TTL by classification:

| Classification | TTL | Reason | | ----------------- | -------- | ------------------------------------------------- | | system_level | 7 days | These never change (EPIPE, ENOSPC, EIO, uv, etc.) | | already_fixed | 48 hours | Re-check in case of regression | | unfixable | 24 hours | Might become fixable with new code changes | | fix_pending_merge | 12 hours | PR might get merged, issue might resolve |

Write rules:

  1. Read the existing file first (preserve entries from previous sessions that haven't expired)
  2. For each skipped issue in this session, add or update its entry with the appropriate TTL
  3. For issues that were fixed in this session (PR created), do NOT add to skip list — they should be detected as "already fixed" by the next session's normal triage
  4. Write the merged result back to the file

Example output:

{
  "ELECTRON-A7": { "reason": "system_level", "expires": "2026-04-03T03:00:00Z", "summary": "EPIPE in net.Socket" },
  "ELECTRON-6X": { "reason": "already_fixed", "expires": "2026-03-29T03:00:00Z", "summary": "PR #1758 merged" },
  "ELECTRON-16": { "reason": "system_level", "expires": "2026-04-03T03:00:00Z", "summary": "Electron SingletonCookie" },
  "ELECTRON-X": { "reason": "fix_pending_merge", "expires": "2026-03-27T15:00:00Z", "summary": "PR #1498 open" }
}

Configuration

Default parameters (can be overridden via skill args):

| Parameter | Default | Description | | --------- | -------- | ------------------------------------------------------------------ | | threshold | 100 | Minimum occurrence count (batch mode only) | | project | electron | Sentry project slug | | sort | freq | Sort order for issues | | limit | 0 | Max issues to fix per invocation (0 = unlimited, >0 = daemon mode) |

Override examples:

  • Batch mode: /fix-sentry threshold=50 project=electron
  • Daemon mode: /fix-sentry limit=1 project=electron

Mandatory Rules

No AI Signature

NEVER add any AI-related signatures to commits, PRs, or issues.

Minimal Fix Only

Fix the reported error.

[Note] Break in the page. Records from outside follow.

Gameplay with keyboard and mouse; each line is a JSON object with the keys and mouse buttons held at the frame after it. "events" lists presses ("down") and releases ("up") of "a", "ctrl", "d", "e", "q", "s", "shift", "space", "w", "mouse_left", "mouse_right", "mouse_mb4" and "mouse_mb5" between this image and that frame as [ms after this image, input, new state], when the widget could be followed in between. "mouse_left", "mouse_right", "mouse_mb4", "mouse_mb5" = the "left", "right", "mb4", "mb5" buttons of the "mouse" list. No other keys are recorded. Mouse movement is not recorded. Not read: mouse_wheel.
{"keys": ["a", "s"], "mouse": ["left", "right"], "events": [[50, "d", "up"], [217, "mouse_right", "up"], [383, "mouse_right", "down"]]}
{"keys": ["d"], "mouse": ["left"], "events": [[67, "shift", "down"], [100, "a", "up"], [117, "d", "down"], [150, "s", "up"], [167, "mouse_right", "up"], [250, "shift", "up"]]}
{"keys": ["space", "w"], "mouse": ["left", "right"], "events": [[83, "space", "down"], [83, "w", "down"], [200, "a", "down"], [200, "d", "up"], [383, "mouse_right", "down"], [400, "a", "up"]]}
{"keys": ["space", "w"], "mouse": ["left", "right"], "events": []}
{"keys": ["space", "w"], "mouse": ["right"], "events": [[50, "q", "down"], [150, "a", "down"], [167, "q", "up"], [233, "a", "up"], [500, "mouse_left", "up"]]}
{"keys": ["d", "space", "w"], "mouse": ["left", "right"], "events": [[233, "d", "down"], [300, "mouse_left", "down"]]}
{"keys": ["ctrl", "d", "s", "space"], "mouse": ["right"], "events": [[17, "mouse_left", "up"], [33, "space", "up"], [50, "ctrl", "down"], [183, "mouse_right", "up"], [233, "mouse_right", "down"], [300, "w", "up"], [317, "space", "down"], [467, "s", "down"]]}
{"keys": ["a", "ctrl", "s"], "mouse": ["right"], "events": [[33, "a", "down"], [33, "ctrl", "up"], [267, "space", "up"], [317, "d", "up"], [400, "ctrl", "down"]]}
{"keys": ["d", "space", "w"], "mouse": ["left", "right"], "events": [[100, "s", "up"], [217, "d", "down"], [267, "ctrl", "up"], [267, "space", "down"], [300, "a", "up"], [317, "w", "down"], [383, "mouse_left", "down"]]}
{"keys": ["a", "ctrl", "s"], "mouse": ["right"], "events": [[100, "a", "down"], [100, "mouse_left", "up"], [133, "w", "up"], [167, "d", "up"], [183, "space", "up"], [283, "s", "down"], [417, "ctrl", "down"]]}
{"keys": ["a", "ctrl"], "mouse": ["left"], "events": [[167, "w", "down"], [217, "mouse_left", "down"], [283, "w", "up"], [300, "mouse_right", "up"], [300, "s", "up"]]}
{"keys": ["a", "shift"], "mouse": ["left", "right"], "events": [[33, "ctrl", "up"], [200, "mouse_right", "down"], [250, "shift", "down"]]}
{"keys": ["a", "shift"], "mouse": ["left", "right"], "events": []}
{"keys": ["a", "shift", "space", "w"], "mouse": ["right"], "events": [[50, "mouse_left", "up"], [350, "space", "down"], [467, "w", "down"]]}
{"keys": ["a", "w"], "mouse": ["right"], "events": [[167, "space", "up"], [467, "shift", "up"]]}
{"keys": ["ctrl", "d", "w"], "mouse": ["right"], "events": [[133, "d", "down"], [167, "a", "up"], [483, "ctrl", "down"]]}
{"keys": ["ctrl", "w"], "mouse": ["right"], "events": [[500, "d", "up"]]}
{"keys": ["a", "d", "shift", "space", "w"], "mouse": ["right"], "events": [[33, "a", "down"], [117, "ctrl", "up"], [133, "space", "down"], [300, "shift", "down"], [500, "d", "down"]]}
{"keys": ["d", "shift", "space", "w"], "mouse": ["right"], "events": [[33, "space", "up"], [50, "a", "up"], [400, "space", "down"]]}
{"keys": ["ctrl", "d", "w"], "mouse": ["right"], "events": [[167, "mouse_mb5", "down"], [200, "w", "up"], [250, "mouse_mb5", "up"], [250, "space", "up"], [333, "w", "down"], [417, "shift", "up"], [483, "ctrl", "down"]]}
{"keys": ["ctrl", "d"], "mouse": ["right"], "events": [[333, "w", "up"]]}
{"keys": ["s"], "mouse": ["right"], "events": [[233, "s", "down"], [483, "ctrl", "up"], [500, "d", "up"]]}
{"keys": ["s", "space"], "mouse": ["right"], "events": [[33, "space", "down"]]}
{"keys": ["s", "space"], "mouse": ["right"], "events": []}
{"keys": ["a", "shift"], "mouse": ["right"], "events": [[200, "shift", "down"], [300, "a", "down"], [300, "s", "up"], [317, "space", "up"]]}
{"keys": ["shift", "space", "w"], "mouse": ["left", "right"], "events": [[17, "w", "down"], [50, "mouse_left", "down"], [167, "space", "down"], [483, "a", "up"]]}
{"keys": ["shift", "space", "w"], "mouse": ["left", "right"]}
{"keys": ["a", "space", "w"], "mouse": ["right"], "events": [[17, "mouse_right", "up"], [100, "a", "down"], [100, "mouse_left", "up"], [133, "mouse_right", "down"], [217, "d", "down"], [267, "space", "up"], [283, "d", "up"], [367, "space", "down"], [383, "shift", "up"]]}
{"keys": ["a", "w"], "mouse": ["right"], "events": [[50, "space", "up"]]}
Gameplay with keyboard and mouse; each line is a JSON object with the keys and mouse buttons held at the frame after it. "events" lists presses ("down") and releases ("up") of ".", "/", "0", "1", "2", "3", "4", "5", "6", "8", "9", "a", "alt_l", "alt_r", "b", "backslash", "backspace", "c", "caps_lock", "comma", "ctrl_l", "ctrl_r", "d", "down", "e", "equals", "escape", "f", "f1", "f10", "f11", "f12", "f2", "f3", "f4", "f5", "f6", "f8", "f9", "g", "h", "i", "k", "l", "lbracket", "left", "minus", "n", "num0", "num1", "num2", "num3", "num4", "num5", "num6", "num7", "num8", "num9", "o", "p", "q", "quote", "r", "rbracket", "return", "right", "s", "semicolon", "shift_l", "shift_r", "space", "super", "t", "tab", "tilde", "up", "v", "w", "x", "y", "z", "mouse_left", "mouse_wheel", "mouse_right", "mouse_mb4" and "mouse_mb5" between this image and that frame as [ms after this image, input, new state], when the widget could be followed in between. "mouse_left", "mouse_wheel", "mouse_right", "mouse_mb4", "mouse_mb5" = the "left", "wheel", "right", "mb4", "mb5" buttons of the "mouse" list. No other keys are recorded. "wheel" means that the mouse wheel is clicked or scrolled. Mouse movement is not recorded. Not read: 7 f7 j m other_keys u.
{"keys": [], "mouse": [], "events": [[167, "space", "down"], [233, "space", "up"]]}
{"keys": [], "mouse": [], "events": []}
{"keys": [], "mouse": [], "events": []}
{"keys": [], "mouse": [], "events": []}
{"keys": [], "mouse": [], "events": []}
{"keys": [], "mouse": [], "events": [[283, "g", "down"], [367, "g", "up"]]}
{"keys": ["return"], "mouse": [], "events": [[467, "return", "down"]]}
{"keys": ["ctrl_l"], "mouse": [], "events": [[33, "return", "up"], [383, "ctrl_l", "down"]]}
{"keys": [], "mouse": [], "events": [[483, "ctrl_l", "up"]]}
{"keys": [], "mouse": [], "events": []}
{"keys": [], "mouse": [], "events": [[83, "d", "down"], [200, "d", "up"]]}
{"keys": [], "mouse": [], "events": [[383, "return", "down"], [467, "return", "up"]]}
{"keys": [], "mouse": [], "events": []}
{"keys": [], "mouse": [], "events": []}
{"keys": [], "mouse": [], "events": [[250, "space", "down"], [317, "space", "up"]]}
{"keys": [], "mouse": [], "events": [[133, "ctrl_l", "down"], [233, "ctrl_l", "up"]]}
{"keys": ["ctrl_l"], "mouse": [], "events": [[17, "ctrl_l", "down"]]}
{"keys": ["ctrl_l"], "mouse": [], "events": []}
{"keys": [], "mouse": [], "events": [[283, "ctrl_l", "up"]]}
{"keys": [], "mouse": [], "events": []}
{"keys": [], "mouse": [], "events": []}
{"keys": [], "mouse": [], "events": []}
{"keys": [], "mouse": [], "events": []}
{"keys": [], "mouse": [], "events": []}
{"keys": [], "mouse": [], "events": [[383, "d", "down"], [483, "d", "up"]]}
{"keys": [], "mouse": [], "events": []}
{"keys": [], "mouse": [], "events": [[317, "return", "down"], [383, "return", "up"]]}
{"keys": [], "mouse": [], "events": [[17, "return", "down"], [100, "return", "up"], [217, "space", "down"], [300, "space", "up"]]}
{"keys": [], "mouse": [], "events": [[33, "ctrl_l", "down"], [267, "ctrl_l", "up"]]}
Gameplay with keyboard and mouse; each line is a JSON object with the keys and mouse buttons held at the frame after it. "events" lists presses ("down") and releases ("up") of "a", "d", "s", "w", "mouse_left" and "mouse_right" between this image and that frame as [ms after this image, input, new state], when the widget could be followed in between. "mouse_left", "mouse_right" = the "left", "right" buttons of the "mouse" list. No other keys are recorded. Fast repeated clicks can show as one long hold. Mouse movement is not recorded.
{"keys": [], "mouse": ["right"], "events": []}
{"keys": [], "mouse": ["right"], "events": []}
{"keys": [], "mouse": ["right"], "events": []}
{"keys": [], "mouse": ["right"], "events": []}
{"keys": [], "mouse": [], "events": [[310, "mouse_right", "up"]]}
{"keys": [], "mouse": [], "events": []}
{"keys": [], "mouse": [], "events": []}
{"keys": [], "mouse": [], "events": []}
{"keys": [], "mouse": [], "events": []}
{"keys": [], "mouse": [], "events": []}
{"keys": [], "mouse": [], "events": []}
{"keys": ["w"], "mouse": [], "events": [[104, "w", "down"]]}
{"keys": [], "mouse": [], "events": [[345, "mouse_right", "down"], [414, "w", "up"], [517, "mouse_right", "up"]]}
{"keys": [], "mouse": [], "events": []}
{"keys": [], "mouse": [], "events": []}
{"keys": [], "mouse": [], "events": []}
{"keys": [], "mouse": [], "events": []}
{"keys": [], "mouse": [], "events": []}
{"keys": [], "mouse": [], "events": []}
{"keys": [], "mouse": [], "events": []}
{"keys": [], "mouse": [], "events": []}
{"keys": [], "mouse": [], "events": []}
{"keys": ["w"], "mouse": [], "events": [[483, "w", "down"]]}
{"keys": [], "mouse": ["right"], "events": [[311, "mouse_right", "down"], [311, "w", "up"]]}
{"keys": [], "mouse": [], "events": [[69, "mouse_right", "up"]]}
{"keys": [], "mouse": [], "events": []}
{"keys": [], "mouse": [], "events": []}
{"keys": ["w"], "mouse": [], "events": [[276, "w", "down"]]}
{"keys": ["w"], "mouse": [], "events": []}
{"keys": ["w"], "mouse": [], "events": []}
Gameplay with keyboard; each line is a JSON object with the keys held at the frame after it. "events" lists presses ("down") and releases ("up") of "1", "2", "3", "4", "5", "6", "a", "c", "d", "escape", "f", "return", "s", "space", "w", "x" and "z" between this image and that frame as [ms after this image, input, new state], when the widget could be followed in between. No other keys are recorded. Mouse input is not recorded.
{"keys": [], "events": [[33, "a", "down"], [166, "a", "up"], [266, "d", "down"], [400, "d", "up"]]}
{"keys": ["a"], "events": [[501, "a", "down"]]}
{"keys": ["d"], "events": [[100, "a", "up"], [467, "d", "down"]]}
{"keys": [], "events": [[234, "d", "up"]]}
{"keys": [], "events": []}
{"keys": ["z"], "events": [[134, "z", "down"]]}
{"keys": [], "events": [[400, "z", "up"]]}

Do NOT refactor, add features, or "improve" surrounding code.

No Blocking Questions

The entire workflow runs end-to-end without stopping for user confirmation. Output the triage report for transparency, then proceed immediately. The goal is uninterrupted automation — questions block the flow.

No Duplicate PRs

Before creating a new PR/issue, always check for existing OPEN PRs addressing the same root cause. If found, improve the existing PR (e.g., add missing tests) instead of creating a duplicate.

One Root Cause = One Branch = One PR

Group duplicate Sentry issues by root cause. Each unique root cause gets one branch, one GitHub issue, and one PR.

Rate Limit Awareness

Sentry API has a rate limit of ~5 requests/second. Always call get_issue_details sequentially, never in parallel.

Skill Changes Stay Separate

Do NOT include changes to .claude/skills/ in bug-fix branches. Skill updates should go through their own branch and PR.